**** INFORMATION SUPPLIED

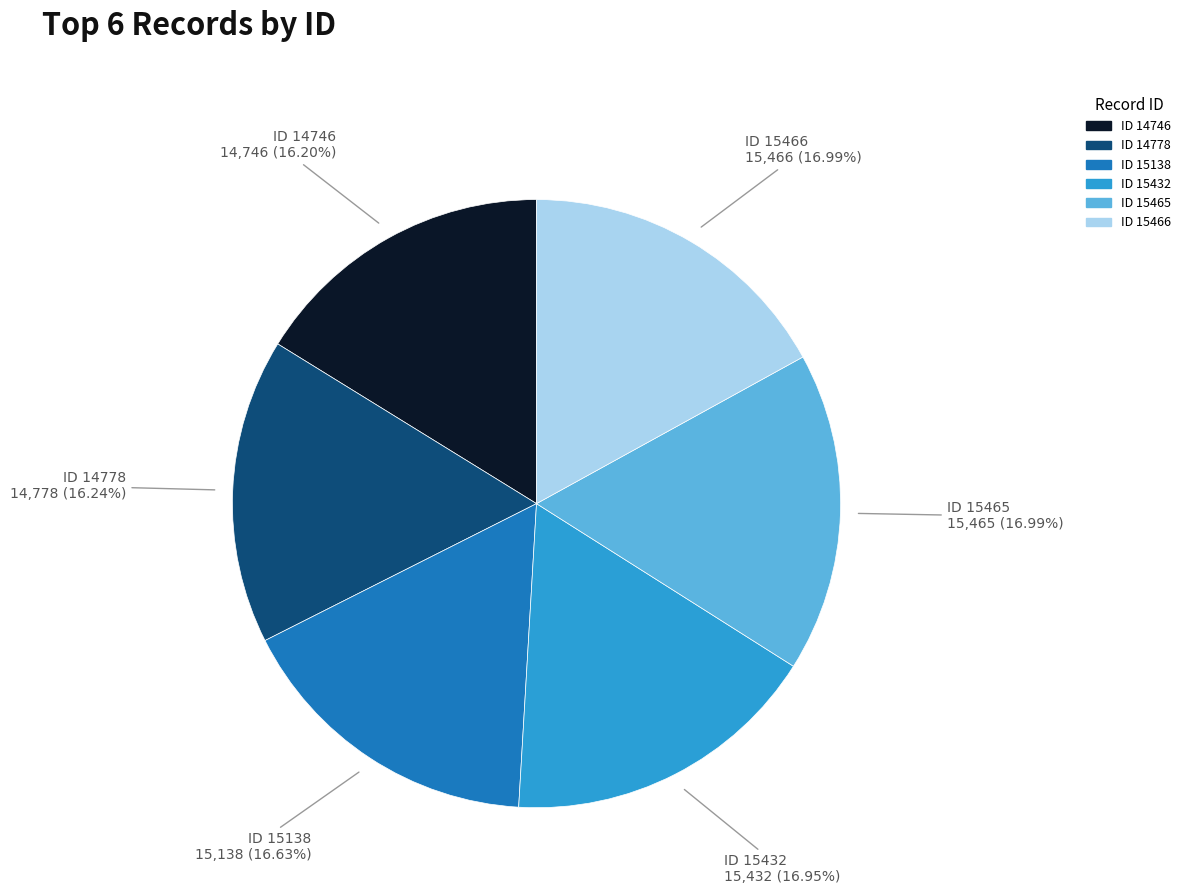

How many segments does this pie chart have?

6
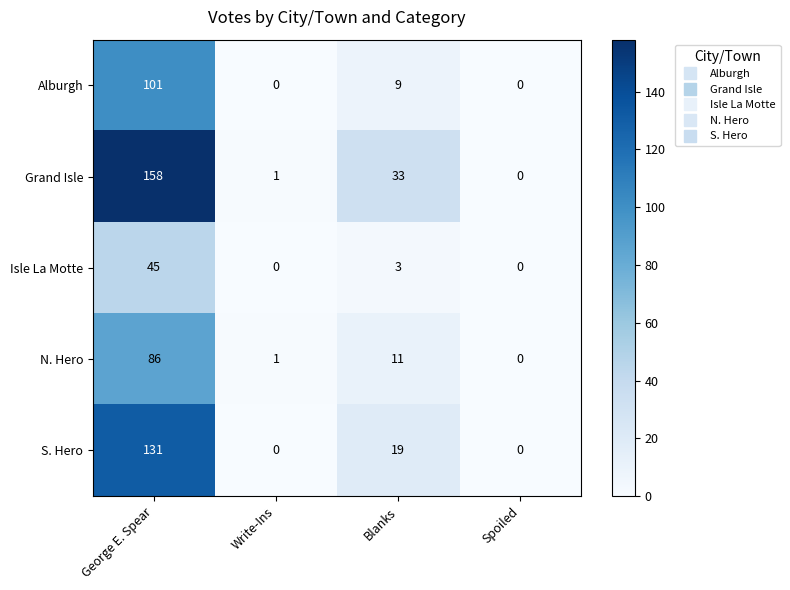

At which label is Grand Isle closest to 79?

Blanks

********

HOW TO COMPLETE THIS TASK. Render the lines above as a numbered list, leaving out the blank lines and the pictures.

COMPLETED TASK.
1. How many segments does this pie chart have?
2. 6
3. At which label is Grand Isle closest to 79?
4. Blanks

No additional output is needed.